Le dernier débrayage : tragédie

La vingtième transportation se charge presque toute seule, de la tragédie totale de l’épisode car depuis le début, Hannah Grose visite son propre présent : conversation avec Owen près du feu. Et pour la première fois elle décide de dire « oui » à l’invitation d’Owen : « Oui, je vais aller à Paris avec toi ». Une fois prononcées, ces paroles incitent la victoire sur le visage d’Hannah, elle est heureuse, elle est prête à « vivre ». Mais la loi de Mme. Viola est dure ; une fois morte dans le territoire de Bly, personne ne peut le quitter. Et bien sûr, le mort n’a pas une deuxième chance de vivre. Donc elle va continuer ses voyages éternels pour ne pas s’effacer de sa propre mémoire, pour ne pas s’abandonner à l’oubli comme Mme. Viola. Elle va passer de souvenir en souvenir, tout en continuant son existence éternelle, morbide et patibulaire.

Tu es Hannah Grose.

C’est l’année 1987. Tu es chez Bly.

Miles a 10 ans, Flora 8.

La récurrence du regard à droite

Dans notre tableau de débrayages, pour 7 fois, la transportation se réalise par le regard à droite d’Hannah Grose. Donc ce n’est pas une pure coïncidence. Cela peut être analysé par la croyance aux anges sur chaque épaule : regard vers la droite donc il s’agit de la recherche de salut, de l’ange protecteur de l’épaule droite. Mais aussi, si nous regardons attentivement la position dans laquelle Mme. Grose est morte au fond du puits, nous allons voir qu’elle ne peut pas tourner sa tête (supposons qu’elle va en être capable) vers la droite, car sa joue de droite est directement en contact avec le fond du puits, ses yeux fixés sur la fissure qui se montre plusieurs fois au cours de la série.

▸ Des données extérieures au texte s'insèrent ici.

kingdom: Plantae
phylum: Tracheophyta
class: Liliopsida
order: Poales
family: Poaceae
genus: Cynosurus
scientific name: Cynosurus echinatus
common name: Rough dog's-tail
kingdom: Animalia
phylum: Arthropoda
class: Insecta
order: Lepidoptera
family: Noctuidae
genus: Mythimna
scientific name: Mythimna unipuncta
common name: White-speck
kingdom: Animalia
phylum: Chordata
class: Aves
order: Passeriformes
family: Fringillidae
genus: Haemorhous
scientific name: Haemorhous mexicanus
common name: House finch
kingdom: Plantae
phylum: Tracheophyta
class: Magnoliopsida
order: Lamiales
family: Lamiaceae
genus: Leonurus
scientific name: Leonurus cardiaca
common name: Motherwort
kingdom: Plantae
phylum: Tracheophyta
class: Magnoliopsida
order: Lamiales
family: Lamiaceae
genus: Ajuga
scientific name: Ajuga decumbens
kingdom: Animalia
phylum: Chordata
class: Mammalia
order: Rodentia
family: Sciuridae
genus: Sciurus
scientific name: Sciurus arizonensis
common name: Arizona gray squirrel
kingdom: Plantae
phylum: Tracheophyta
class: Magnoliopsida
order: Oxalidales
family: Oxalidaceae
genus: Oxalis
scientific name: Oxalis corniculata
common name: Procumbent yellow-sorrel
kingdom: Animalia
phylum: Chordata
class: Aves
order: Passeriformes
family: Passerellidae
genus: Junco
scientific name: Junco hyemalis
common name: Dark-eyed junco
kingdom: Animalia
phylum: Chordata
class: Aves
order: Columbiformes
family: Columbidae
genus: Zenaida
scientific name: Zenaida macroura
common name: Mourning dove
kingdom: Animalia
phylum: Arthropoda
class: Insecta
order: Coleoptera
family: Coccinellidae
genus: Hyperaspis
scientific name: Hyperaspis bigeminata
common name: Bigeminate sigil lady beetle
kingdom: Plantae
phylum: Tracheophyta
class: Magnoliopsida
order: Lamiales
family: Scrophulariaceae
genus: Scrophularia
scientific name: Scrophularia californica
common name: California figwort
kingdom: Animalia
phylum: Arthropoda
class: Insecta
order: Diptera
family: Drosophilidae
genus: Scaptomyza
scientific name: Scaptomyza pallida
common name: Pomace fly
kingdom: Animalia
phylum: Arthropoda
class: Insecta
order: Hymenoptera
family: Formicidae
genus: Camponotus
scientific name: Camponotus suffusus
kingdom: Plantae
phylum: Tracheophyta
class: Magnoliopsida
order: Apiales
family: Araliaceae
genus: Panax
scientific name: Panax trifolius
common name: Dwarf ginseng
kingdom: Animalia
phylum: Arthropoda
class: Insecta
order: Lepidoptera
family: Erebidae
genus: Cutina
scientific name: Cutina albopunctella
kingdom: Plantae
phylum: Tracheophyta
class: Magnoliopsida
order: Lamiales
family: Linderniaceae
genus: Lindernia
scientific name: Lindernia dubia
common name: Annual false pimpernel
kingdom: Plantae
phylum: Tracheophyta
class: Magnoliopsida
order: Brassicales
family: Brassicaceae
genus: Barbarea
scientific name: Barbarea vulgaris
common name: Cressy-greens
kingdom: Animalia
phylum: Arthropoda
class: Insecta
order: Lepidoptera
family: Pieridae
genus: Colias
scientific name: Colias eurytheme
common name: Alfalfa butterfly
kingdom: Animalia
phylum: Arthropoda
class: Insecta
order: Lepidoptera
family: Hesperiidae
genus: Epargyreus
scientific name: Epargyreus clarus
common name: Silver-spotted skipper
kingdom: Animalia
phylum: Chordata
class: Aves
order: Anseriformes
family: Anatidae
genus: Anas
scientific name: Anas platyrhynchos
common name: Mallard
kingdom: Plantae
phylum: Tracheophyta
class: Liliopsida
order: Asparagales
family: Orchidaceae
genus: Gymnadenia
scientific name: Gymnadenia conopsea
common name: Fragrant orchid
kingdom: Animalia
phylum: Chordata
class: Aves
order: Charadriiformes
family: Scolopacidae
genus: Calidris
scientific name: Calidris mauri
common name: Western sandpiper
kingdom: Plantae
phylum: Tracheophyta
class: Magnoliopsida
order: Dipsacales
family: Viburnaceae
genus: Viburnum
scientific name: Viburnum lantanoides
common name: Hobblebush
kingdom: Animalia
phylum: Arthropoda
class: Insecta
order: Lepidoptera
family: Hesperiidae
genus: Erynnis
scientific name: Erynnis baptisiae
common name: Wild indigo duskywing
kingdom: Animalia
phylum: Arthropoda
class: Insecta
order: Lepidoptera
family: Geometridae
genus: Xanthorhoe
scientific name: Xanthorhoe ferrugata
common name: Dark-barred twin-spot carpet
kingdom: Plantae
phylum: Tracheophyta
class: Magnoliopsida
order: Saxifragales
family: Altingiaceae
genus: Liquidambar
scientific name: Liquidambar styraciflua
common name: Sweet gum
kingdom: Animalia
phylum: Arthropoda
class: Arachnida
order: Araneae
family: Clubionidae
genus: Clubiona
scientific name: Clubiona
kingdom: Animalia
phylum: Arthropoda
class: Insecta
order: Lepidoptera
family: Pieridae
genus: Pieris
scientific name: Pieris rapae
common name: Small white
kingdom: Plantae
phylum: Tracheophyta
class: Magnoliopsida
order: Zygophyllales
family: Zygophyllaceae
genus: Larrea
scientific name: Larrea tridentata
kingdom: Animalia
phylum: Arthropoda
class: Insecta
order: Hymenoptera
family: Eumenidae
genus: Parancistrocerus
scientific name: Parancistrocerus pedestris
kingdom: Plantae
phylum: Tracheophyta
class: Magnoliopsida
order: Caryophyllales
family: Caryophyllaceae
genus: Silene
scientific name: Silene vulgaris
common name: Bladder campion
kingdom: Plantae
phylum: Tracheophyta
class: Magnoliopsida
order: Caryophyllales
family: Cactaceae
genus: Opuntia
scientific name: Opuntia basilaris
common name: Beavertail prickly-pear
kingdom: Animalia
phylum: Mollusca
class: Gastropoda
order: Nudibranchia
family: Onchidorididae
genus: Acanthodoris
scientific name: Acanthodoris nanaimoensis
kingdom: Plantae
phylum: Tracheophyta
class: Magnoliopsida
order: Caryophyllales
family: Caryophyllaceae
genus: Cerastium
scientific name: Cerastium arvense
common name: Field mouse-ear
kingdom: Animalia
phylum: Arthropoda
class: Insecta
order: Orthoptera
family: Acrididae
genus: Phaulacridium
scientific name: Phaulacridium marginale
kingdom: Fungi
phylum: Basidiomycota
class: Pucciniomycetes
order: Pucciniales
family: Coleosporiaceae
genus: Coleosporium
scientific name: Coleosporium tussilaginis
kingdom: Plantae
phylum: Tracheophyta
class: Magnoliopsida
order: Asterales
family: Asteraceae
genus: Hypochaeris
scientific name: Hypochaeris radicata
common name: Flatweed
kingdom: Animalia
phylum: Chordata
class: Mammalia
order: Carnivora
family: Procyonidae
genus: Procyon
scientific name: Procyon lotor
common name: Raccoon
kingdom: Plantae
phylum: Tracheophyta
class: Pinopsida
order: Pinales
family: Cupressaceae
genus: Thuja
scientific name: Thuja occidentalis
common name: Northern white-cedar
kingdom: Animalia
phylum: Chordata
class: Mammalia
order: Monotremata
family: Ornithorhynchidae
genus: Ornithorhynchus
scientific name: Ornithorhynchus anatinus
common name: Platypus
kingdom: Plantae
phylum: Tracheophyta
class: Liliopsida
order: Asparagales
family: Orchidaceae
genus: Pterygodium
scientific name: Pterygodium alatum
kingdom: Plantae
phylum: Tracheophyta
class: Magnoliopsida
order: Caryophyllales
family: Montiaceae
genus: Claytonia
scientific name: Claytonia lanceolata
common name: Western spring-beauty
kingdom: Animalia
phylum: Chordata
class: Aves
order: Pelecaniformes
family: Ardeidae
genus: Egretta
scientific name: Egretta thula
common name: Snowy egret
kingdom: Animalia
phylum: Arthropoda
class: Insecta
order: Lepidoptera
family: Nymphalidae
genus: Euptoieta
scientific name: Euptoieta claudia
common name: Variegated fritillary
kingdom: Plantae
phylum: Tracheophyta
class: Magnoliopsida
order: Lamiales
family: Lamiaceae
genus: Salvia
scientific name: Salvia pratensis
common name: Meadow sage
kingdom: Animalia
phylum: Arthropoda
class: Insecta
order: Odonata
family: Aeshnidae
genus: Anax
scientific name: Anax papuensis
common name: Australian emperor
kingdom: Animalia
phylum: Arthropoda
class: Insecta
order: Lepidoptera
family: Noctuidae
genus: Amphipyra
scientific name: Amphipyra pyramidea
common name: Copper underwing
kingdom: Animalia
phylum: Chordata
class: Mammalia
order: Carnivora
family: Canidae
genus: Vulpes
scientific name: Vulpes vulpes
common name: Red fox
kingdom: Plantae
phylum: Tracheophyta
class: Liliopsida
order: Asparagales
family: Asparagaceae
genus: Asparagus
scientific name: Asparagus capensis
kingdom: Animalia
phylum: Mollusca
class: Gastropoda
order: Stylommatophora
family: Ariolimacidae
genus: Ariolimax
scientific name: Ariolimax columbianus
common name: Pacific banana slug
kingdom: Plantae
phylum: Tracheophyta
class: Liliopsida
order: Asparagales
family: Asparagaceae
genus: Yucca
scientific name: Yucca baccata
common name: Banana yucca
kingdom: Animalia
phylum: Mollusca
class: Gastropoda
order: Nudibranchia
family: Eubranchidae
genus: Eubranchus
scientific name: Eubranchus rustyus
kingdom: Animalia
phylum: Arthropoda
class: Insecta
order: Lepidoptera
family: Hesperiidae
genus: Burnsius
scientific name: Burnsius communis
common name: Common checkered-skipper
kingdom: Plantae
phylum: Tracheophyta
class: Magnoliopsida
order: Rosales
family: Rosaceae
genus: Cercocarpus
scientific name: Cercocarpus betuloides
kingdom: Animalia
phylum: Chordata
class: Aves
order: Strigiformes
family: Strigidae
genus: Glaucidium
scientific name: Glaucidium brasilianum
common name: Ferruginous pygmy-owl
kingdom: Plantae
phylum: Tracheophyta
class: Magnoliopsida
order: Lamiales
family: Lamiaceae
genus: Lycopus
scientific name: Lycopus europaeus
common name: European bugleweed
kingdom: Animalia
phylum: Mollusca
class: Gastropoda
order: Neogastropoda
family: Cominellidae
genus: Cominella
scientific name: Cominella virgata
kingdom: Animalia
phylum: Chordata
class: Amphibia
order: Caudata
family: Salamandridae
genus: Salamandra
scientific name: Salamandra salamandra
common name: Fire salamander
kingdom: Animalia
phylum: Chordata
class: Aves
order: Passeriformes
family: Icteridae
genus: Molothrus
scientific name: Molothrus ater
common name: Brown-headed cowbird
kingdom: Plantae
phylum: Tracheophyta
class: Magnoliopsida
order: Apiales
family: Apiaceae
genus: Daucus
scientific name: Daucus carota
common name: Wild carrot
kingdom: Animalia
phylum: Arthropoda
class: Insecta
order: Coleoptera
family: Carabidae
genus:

Le fait que dans ses rêves et souvenirs, bref dans son existence illusoire elle est capable de tourner la tête où elle veut est un signe d’oubli, ainsi que de forte croyance. Alors quand elle a besoin de respirer un peu, d’oublier son corps-chair, elle tourne la tête vers la droite à la recherche d’une planche de salut : un bon et pacifique souvenir. Ce n’est pas le cas à chaque instant mais l’intention est là.

L’extrait Hamlet et quelques indices révélateurs

Cet épisode, même par son titre, est rempli d’indices qui peuvent révéler la fin, qui peuvent dévoiler le fait qu’Hannah Grose est en effet morte depuis longtemps. Le titre « Altar of the Dead » veut dire « L’Autel du mort » et cette expression peut très bien inciter le spectateur à penser que la Maison de Bly est un autel pour le décédé, ce qui est Hannah Grose. Mais soulignons le fait qu’il faut être extrêmement attentif pour en tirer des conclusions similaires en regardant la série.

Un autre indice nous est donné assez subtilement dans la scène de la chapelle : Charlotte Wingrave, assise dans un banc, à la vue de Mme. Grose, lui dit : « I lit it for you. I hope you don’t mind ». Ce qui veut dire « Je l’ai allumé à ta place. J’espère que ça ne te dérange pas ». Alors l’utilisation de « for you », en anglais, ne veut pas dire « pour toi ». Mais quand-même, le fait que les scénaristes aient écrit de cette manière-là, est assez significatif. Tout comme Charlotte Wingrave qui dit une fois à Hannah Grose : « Tu peux rester à Bly tant que tu veux, même pour toujours » (en utilisant le mot « forever »).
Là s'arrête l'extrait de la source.